– А вот тут у нас, товарищ генерал армии, лежат ваши герои! – начальник госпиталя, первым вошедший в палату, сделал шаг в сторону, пропуская следовавшую за ним небольшую группу военных, чьи звания нельзя было разглядеть из-за накинутых на плечи белых халатов. Аленка, кормившая меня с ложечки гречневой кашей, испуганно вскочила с тарелкой в руках и уставилась на вошедших.
– Ух ты! Это кто же у нас тут такая красивая? – усмехнулся первый из вошедших.
– Я? Я – невеста! Вот его…
– Невеста? – Мужик улыбнулся: – Жениха, значит, выхаживать приехала? Молодец! – Он повернулся к остальным: – Вот смотрите, товарищи, какая у нас молодежь подрастает! А мы ее все ругаем… Ну а кто у нас жених? Так – лежать! – пресек он мою попытку встать с кровати. – Лежа отвечай!
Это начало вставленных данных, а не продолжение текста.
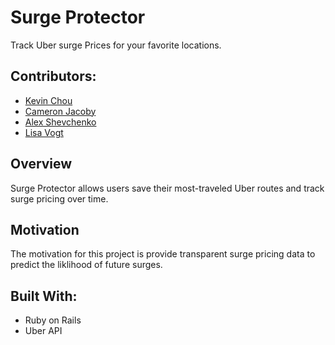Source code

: Surge Protector
==============

Track Uber surge Prices for your favorite locations.

## Contributors:

* [Kevin Chou](https://github.com/PAUCHOU)
* [Cameron Jacoby](https://github.com/cameronjacoby)
* [Alex Shevchenko](https://github.com/alexshev91)
* [Lisa Vogt](https://github.com/lisavogtsf)

## Overview

Surge Protector allows users save their most-traveled Uber routes and track surge pricing over time.

## Motivation

The motivation for this project is provide transparent surge pricing data to predict the liklihood of future surges.

## Built With:

* Ruby on Rails
* Uber API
– Старшина Марков, товарищ генерал, войсковая часть номер… – как мог, четко доложился я. Потому что губы еще работали не очень хорошо. Контузия, мать ее… В принципе, мне прилетело не сильно. Так слегка посекло спину осколками, образовавшимися, скорее всего, от разрушения каких-то внутренних конструкций БМД, лопнула барабанная перепонка в правом ухе, ну и контузило. Причем, как выяснилось чуть позже, весь мой героизм оказался не слишком-то и нужен. Потому что буквально через пять минут после того, как я выпустил последнюю гранату, прилетела парочка «крокодилов» и прошлась по гребню скал пакетами НУРСов и очередями четырехствольных ГШГ и ЯКБ. Так что «духи» поспешно подхватились и дунули куда подальше. А минут через тридцать к нам подошла подмога и по земле – комендачи в составе еще трех бээмдэшек и одного БТР-Д… Начальник штаба нашего полка начал действовать сразу же после первого доклада инженера – поднял в ружье комендачей и позвонил на аэродром, запросив авиационную поддержку. Так что если бы я просто затихарился в своем бульдозере, то пережил бы весь этот бой, считай, без потерь. А то, блин, спортом занимаюсь, здоровье берегу, теломерную терапию надеюсь запустить пораньше, а тут раз – и чуть не сдох! Вот была бы мне вторая жизнь – героическая, но недолгая… Впрочем, выжил – и ладно. Зато никто в трусости не упрекнет! Тоже, знаете ли, немаловажно. Хотя, на самом деле, трясся я от страха все время моей «героической» схватки – что твой эпилептик. Но, как говорится, глаза боятся – а руки делают. Вот так и наделал, что смог…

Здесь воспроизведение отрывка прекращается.